Note: my bad, I misinterpreted the parenthesization of OP's problem. As all exponents are greater than $1$, the given sequence will increase without bound.

However, here is my original proof that $\sqrt{2}^\left(\sqrt{2}^\left(\dots\right)\right) = 2$.

Let $x = \sqrt{2}^{\sqrt{2}^{\dots}}$. Then we have $\sqrt{2}^x = x$. Note that $x = 2 $ and $x = 4$ are the only solutions to this.

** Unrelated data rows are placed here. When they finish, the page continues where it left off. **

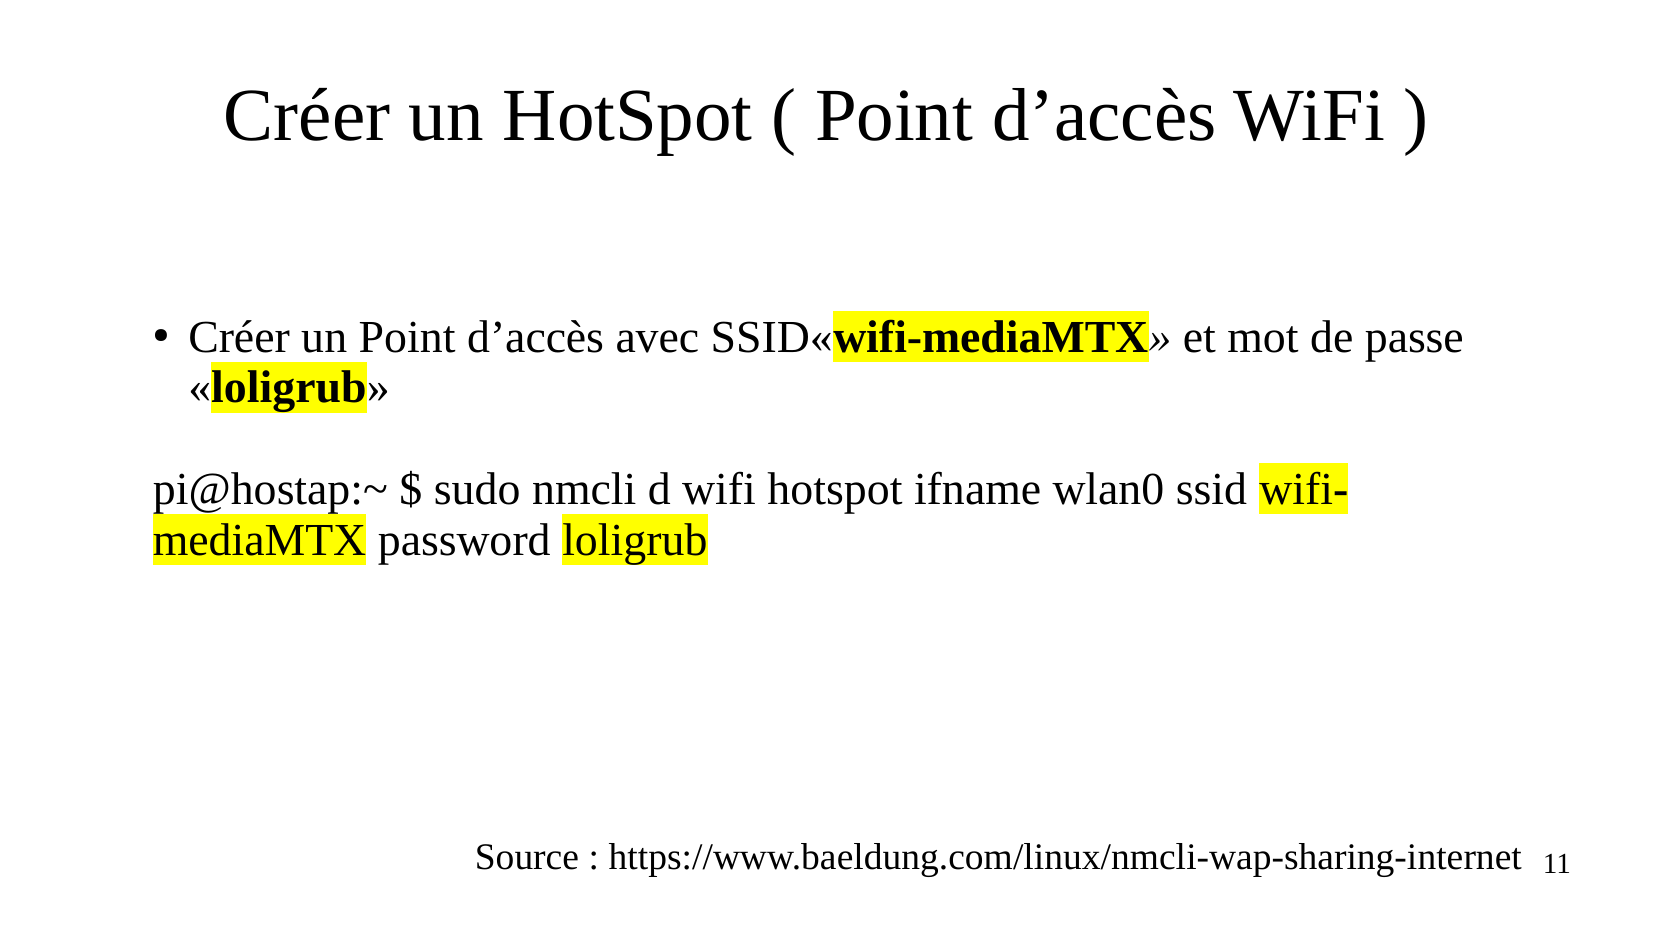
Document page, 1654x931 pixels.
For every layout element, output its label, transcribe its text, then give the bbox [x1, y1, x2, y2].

text_box Source : https://www.baeldung.com/linux/nmcli-wap-sharing-internet [460, 828, 1547, 899]
text_box Créer un Point d’accès avec SSID«wifi-mediaMTX» et mot de passe «loligrub» pi@hostap:~ $ sudo nmcli d wifi hotspot ifname wlan0 ssid wifi-mediaMTX password loligrub [138, 239, 1526, 601]
title Créer un HotSpot ( Point d’accès WiFi ) [82, 37, 1571, 193]
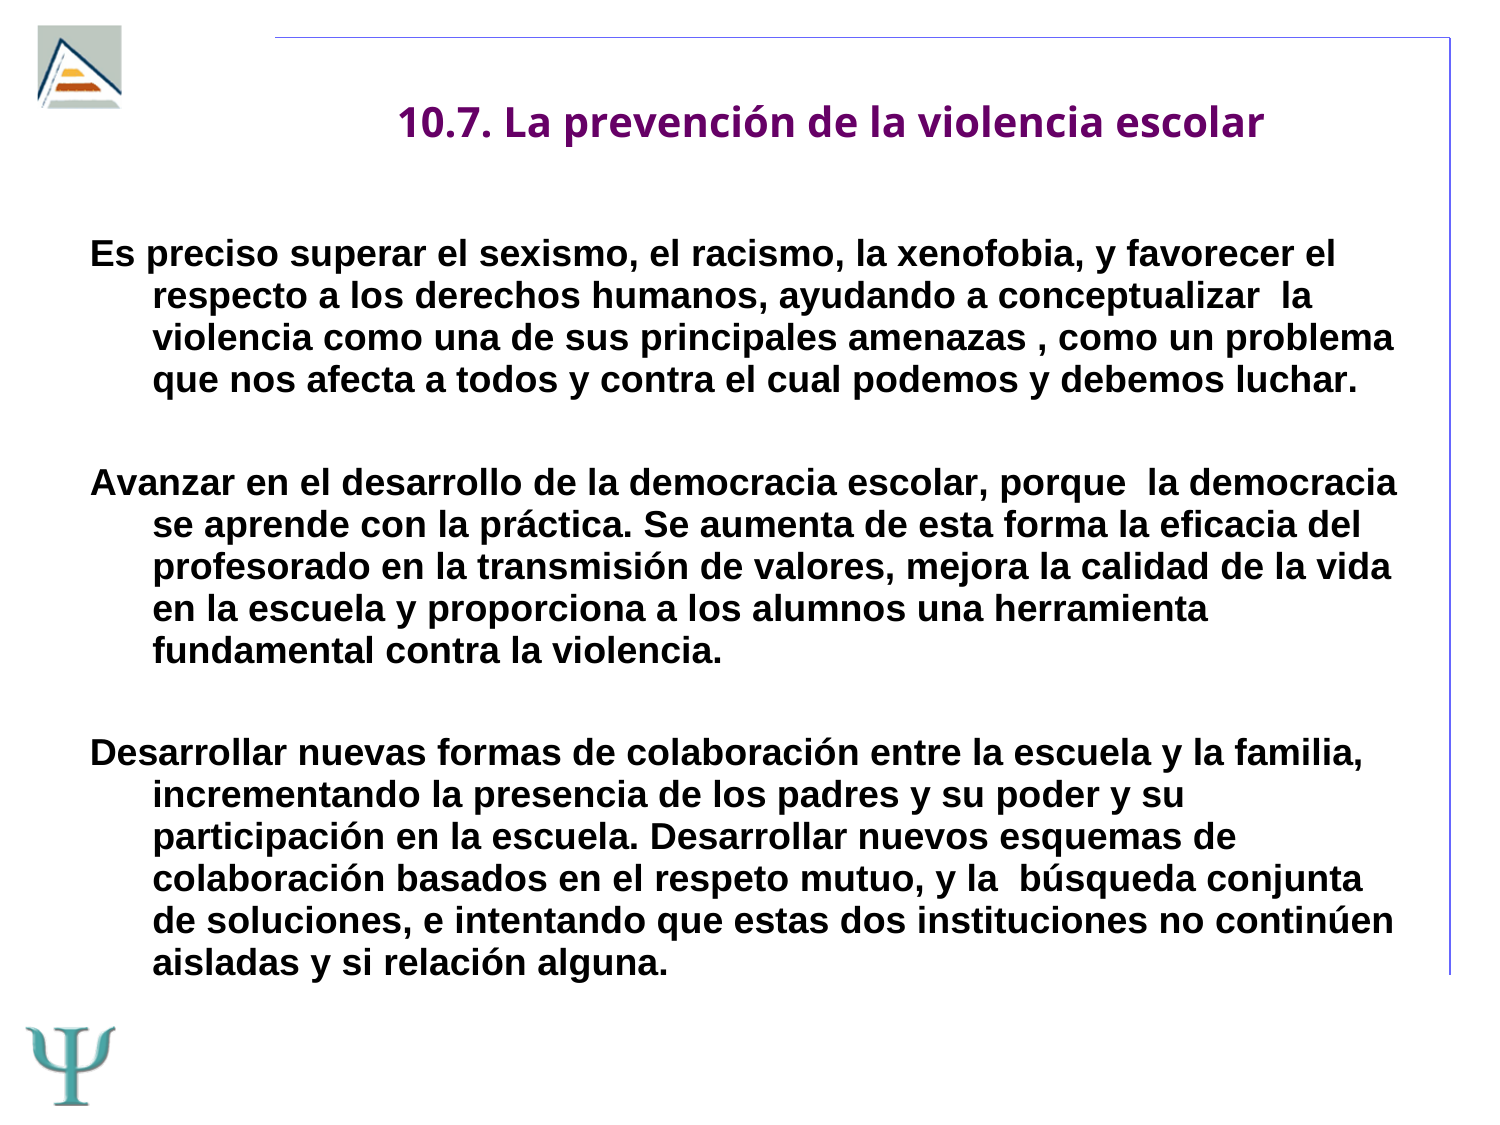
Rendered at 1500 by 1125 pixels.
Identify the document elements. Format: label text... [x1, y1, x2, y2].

picture [24, 1024, 75, 1106]
title 10.7. La prevención de la violencia escolar [262, 74, 1401, 168]
list Es preciso superar el sexismo, el racismo, la xenofobia, y favorecer el respecto a los derechos humanos, ayudando a conceptualizar la violencia como una de sus principales amenazas , como un problema que nos afecta a todos y contra el cual podemos y debemos luchar. Avanzar en el desarrollo de la democracia escolar, porque la democracia se aprende con la práctica. Se aumenta de esta forma la eficacia del profesorado en la transmisión de valores, mejora la calidad de la vida en la escuela y proporciona a los alumnos una herramienta fundamental contra la violencia. Desarrollar nuevas formas de colaboración entre la escuela y la familia, incrementando la presencia de los padres y su poder y su participación en la escuela. Desarrollar nuevos esquemas de colaboración basados en el respeto mutuo, y la búsqueda conjunta de soluciones, e intentando que estas dos instituciones no continúen aisladas y si relación alguna. [75, 224, 1426, 1125]
picture [37, 24, 122, 109]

Here, we prove that the actual solution is $2$ by showing that the sequence is bounded by $2$.

Let $x_1 = \sqrt{2}$, and let $x_n = \sqrt{2}^x_{n-1}$.

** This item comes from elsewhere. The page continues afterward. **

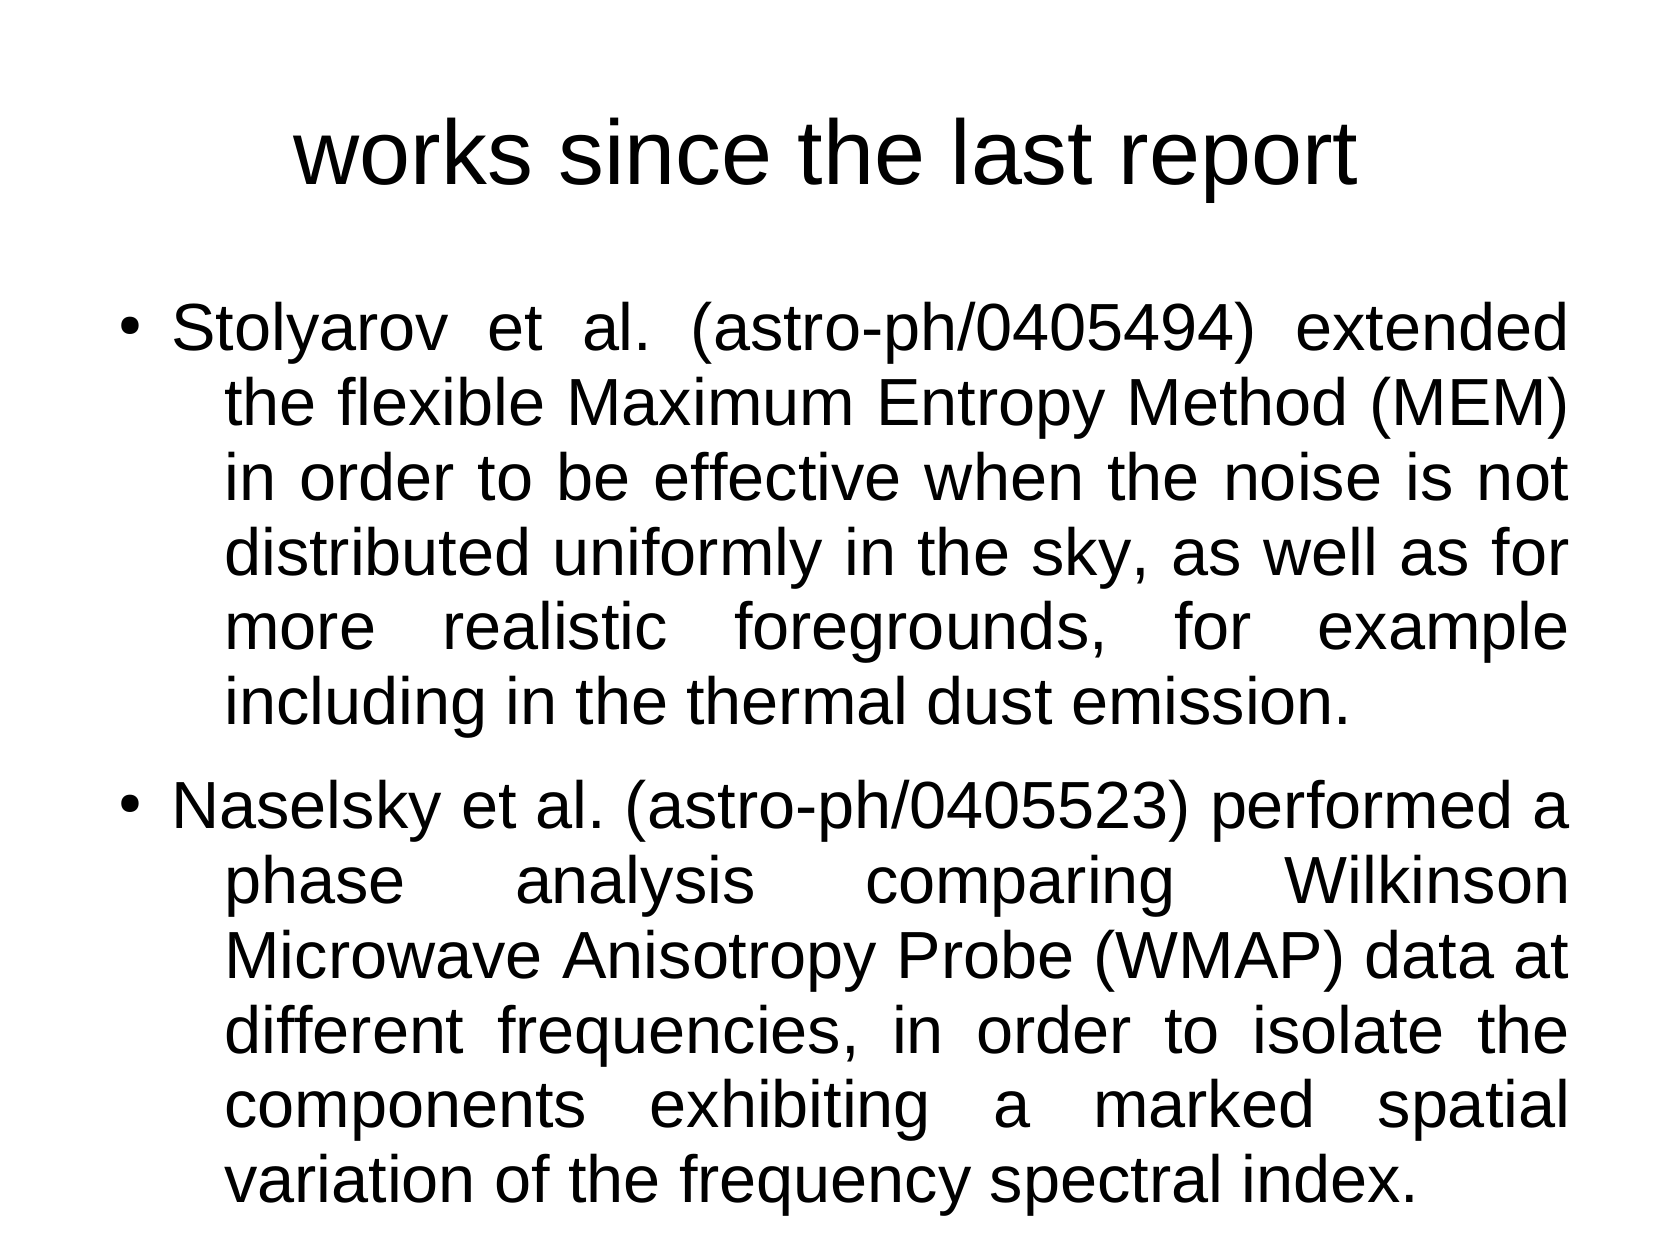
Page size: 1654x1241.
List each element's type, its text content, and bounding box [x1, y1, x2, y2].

title works since the last report [82, 49, 1571, 257]
list Stolyarov et al. (astro-ph/0405494) extended the flexible Maximum Entropy Method (MEM) in order to be effective when the noise is not distributed uniformly in the sky, as well as for more realistic foregrounds, for example including in the thermal dust emission. Naselsky et al. (astro-ph/0405523) performed a phase analysis comparing Wilkinson Microwave Anisotropy Probe (WMAP) data at different frequencies, in order to isolate the components exhibiting a marked spatial variation of the frequency spectral index. [82, 290, 1571, 1217]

For our base case, we have $x_1 = \sqrt{2} < 2$. For our base case, assuming that $x_n \le 2$. Then, we have $x_{n+1} \le \sqrt{2}^2 = 2$. Therefore, of the two solutions, we must have $x = 2$.

Answer 4

Claim. If $f$ is continuous, increasing and $f(x)>x$ on $(a,\infty)$, then for all $x>a$ we have

$$(\underbrace{f\circ f\circ\cdots\circ f}_n)(x)\to\infty \quad \textrm{as}\quad n\to\infty.$$

Proof. Pick $x_0>a$ and recursively define $x_{n+1}=f(x_n)$. Since $f$ is increasing, the sequence $(x_n)$ is increasing. Suppose it was bounded above. Then it must have a limit $L$. Since $f$ is continuous, we must have $f(L)=f(\lim x_n)=\lim f(x_n)=\lim x_{n+1}=L$. But $f(L)>L$ since $f(x)>x$ for all values $x>a$ (which applies to $L$ since $L>x_0>a$). We cannot have $f(L)=L$ and $f(L)>L$, so the assumption that $(x_n)$ was bounded was wrong. Any unbounded increasing sequence diverges to infinity, so in particular $x_n\to\infty$.

Application. The function $f(x)=x^{\sqrt{2}}$ is continuous, increasing and $>x$ on the interval $(1,\infty)$, and in particular we have the seed value $\sqrt{2}\in(1,\infty)$.